(Pictures with circuit source files)
--- START ---

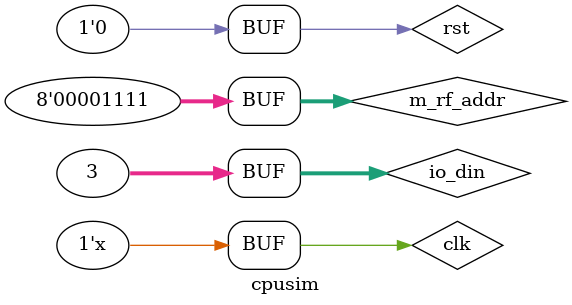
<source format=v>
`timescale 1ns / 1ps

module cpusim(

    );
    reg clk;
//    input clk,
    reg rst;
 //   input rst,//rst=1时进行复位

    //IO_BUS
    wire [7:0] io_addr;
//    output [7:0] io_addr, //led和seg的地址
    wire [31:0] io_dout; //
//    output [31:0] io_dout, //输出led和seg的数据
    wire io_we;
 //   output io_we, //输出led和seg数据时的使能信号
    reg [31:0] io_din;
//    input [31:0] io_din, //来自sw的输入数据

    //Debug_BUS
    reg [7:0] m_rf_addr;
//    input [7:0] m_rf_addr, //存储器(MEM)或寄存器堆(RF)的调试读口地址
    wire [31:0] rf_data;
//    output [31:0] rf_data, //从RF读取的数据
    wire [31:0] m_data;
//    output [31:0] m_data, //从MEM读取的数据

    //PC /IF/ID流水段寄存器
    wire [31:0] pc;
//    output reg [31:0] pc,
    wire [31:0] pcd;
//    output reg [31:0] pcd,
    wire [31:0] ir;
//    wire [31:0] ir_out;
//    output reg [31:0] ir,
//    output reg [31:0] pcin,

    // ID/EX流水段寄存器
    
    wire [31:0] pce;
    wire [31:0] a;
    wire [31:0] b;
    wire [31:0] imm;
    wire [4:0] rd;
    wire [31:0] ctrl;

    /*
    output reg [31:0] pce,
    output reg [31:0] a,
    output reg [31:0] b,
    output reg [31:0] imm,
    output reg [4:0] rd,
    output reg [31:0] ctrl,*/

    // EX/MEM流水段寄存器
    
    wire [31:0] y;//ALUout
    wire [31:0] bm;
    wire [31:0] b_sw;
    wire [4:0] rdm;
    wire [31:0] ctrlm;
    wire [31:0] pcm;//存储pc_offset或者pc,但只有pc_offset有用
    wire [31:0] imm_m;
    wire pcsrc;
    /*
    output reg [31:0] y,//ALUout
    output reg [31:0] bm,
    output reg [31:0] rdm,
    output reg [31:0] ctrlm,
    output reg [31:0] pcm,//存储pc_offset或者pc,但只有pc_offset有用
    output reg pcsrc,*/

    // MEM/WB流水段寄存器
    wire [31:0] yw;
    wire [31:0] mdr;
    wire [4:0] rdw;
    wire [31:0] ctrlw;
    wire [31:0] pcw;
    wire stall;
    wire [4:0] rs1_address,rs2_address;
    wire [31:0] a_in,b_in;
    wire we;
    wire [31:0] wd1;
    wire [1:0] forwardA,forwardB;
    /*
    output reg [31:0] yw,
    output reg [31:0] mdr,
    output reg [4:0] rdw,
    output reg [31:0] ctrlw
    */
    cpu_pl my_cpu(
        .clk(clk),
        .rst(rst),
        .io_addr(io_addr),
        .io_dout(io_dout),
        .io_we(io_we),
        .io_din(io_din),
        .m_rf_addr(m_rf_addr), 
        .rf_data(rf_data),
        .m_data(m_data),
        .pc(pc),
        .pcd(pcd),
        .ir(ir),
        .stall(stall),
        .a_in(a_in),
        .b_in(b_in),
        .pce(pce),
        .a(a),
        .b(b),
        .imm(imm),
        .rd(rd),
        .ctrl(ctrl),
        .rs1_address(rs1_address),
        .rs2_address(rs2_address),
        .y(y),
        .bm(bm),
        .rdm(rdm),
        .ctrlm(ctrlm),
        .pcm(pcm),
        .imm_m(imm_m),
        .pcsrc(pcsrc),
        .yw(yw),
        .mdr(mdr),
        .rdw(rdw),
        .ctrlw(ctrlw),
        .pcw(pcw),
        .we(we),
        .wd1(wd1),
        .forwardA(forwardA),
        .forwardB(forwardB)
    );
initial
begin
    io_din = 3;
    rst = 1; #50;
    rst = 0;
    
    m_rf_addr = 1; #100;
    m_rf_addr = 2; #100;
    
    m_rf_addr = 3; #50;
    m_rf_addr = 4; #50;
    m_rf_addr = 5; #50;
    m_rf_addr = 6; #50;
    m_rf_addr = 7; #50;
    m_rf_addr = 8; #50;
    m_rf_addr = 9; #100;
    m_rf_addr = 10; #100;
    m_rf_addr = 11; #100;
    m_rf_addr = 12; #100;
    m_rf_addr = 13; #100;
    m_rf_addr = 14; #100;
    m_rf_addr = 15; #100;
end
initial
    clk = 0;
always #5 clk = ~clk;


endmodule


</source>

--- END ---
--- START ---

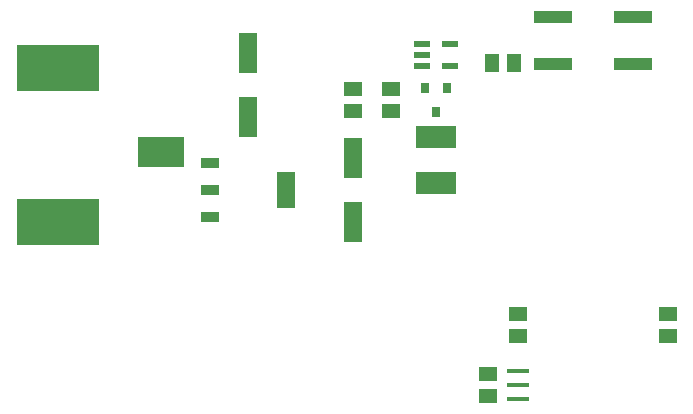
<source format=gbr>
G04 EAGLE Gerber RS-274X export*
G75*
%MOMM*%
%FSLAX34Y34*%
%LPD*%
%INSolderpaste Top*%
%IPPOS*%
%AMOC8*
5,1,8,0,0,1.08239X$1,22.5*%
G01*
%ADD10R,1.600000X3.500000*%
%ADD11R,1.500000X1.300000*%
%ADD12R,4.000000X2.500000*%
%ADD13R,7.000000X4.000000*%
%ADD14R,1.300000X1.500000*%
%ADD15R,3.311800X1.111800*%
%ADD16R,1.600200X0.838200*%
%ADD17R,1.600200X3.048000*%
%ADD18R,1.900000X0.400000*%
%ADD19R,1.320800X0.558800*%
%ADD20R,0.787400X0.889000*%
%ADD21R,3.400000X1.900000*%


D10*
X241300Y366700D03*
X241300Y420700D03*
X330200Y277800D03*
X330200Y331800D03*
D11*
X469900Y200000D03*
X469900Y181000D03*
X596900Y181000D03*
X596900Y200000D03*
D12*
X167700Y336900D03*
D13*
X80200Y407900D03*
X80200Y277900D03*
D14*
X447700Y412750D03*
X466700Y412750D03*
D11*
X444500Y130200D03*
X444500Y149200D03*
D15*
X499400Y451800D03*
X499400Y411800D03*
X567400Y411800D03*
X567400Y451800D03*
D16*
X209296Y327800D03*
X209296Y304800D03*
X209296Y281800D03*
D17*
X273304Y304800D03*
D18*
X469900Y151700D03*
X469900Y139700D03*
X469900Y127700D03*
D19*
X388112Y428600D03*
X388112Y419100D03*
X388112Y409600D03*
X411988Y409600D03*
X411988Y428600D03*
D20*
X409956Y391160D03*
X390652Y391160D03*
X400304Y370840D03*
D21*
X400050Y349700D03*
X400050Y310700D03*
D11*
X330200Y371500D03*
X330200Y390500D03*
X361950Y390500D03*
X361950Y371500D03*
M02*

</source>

--- END ---

Copy all lines from the data above that contain the word "ctrlm".

    wire [31:0] ctrlm;
    output reg [31:0] ctrlm,
        .ctrlm(ctrlm),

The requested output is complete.